3. Transferability of Shares: Shares in a company can be transferred easily, without the consent of other members of the company.
The greatest advantage of company is transferability of shares, unlike in a partnership firm. In a partnership firm, without the consent of the other partners, a partner cannot transfer his share to others. A member can transfer his shareholding, without the consent of the other members, in the manner provided by the Articles Association of the company. However, there are certain restrictions on the transferability of shares, in a private limited company. Certain restrictions can be imposed in a private limited company, but not in a public limited company about the transferability of shares.
|In a public limited company, Articles of Association states the procedure to be followed, but cannot impose any restriction in respect of transferability of shares.|
4. Perpetual Existence and Succession: A company incorporated never dies. The members of the company change with the transfer of shares. The death or insolvency of the members does not affect the corporate existence of the company. Only on winding up of the company, it ceases to exist.

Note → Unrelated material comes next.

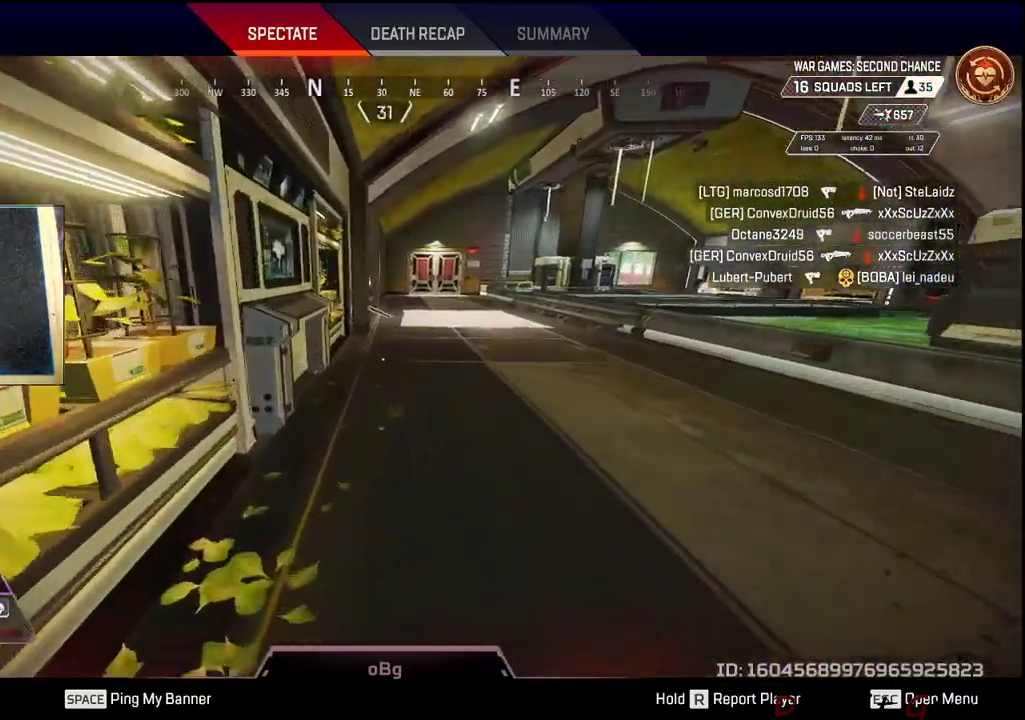
{"keys": ["a", "s"], "mouse": [], "events": []}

Prof. Grover in his book on Modern Company Law says that “A company continues to exist even if all the members are dead. During the war, all the members of one private company, while in general meeting, were killed by a bomb. But, the company survived. Not even a hydrogen bomb could destroy it.”
5. Members and the Company: A company enjoys separate legal entity. So, it can enter into contracts with its members and sue them in the ordinary way.
6. Separate Property: Capital of the company is contributed by its members. However, company owns the assets in its name and the members do not have any ownership right on the property of the company.
7. Capacity to Sue and be Sued: A company being a body corporate, it can sue and be sued in its own name.
Effect of Certificate of Incorporation
|The certification of incorporation is conclusive evidence about registration and compliance of all the legal requirements. Date of certificate of incorporation is date of birth of a company.|
Once a company is registered, the certificate of incorporation cannot be challenged, though there may be irregularities prior to registration.
A company obtains separate legal existence only after it is registered under the Companies Act. By virtue of this legal existence, the company comes into being as a separate person, distinct from the persons who form it. The company becomes a body corporate, with perpetual succession. Once company is registered, the only method to end it is through the process of winding up. The certificate of incorporation cannot be cancelled by the Registrar of Companies, even if irregular.